Decaux ousts M&A chief after £600m takeover

David Pugh, chief executive of poster contractor Mills & Allen, has been fired by the company’s new French owners JC Decaux, together with two other board directors.

David Pugh, chief executive of poster contractor Mills & Allen, has been fired by the company’s new French owners JC Decaux, together with two other board directors.

Pugh left the company this week along with sales director Lawson Muncaster and finance director Helen Enright. They do not have other jobs to go to.

The management cull had been expected since April when family-run Decaux, previously a six-sheet contractor in the UK, triumphed with a &£600m bid for M&A and its sister outdoor companies from Vivendi.

Jean-Francois Decaux, chief executive of JC Decaux International, becomes chairman and chief executive officer of the newly merged JC Decaux Group, comprising M&A, JC Decaux and Sky Sites, the airport advertising business.

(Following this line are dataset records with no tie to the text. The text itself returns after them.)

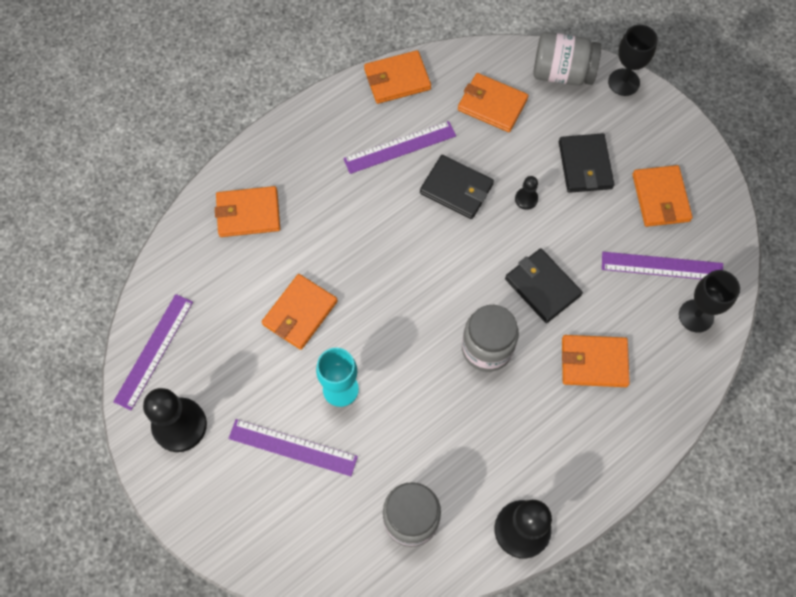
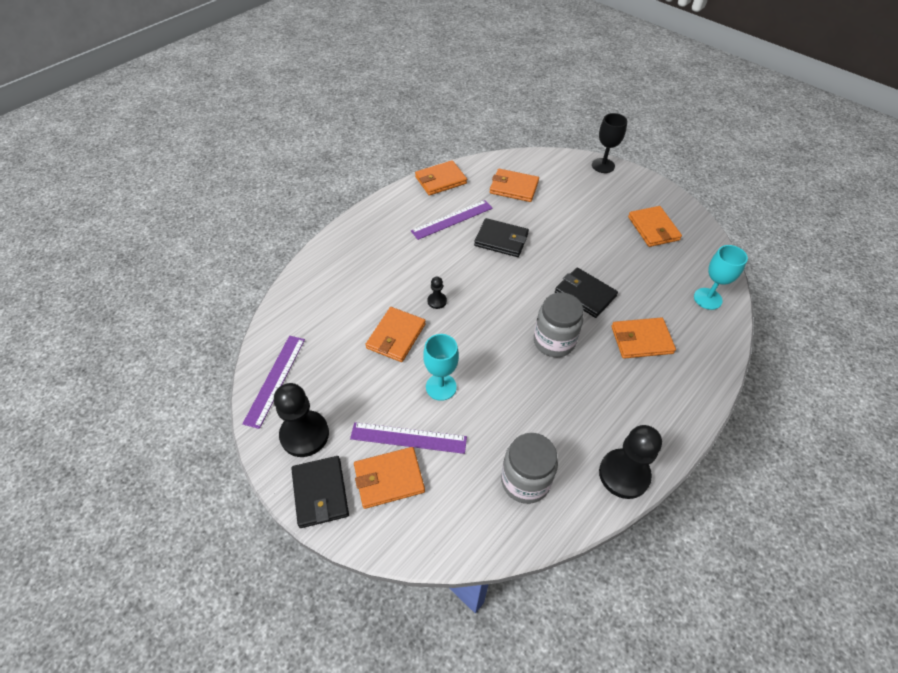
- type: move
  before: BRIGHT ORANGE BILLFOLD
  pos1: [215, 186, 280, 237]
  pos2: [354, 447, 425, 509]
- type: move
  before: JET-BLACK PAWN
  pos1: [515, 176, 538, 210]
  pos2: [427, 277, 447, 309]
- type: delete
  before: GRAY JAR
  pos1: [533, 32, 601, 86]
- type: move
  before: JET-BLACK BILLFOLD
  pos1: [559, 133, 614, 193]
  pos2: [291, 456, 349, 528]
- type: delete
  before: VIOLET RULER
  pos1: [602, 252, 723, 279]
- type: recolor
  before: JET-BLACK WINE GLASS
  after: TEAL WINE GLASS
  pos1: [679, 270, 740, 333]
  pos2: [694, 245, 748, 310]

Decaux says: “M&A is not performing that well at the moment, which I understand is also true of Maiden [a rival 48-sheet contractor]. Only the More Group [a rival outdoor company] and JC Decaux are performing well. Therefore, I took the decision to replace Pugh and Muncaster.”

He adds: “Having started JC Decaux from scratch abroad, I decided I would be the most appropriate person to merge the two cultures.”

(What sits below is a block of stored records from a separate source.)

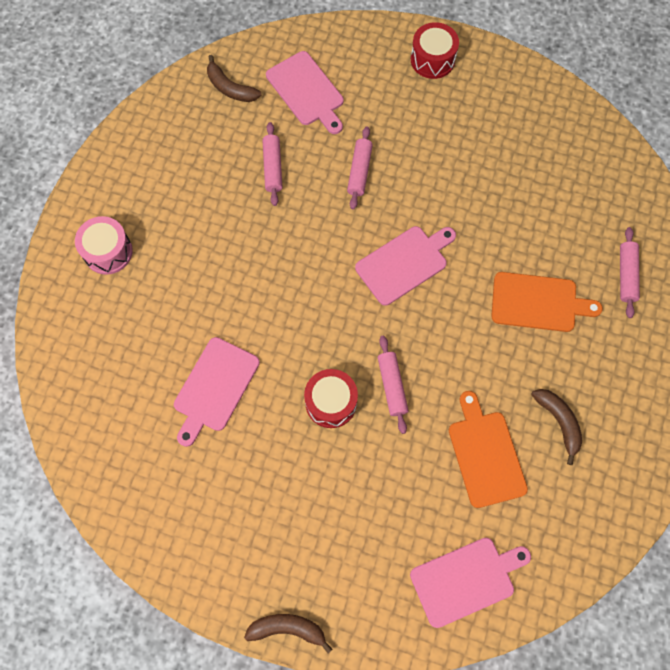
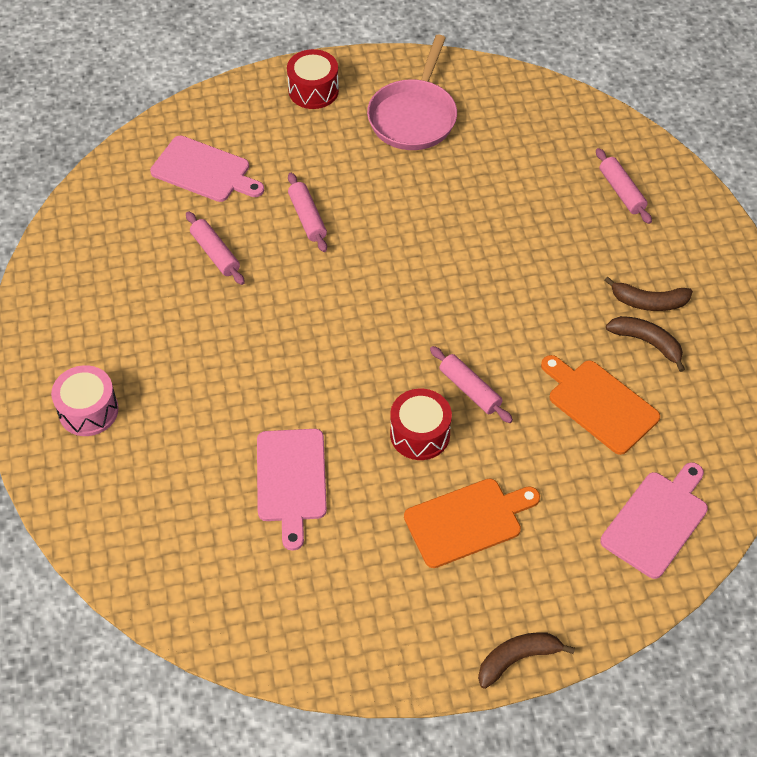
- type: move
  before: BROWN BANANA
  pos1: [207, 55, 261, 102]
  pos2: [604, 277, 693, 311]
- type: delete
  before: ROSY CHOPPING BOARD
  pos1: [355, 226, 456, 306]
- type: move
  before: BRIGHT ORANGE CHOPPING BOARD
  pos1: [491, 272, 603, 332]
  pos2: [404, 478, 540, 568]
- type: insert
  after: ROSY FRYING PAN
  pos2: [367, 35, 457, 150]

Decaux says he aims to increase outdoor’s share of the advertising cake and build M&A through acquisitions and by introducing new products.

He says he will spend more time in the UK, where JC Decaux earns 15 per cent of its worldwide revenues. “We have shaken the outdoor industry once and we’ll do it once more,” he adds.

The M&A and JC Decaux sales departments will be merged at M&A’s Paddington offices, headed by Spencer Berwin and Xavier Dupre, group sales directors of JC Decaux.

Industry experts are waiting to see how Decaux, renowned for its success in street furniture, handles the 48-sheet market.

Annie Rickard, chief executive of specialist Posterscope, says: “The lack of consultation by Decaux with its customers at senior level is not a good start. In losing Pugh it has lost a chief executive who worked hard at customer relationships – qualities Decaux needs now more than ever before.”

Pugh, former marketing director at The Telegraph, joined M&A three and a half years ago.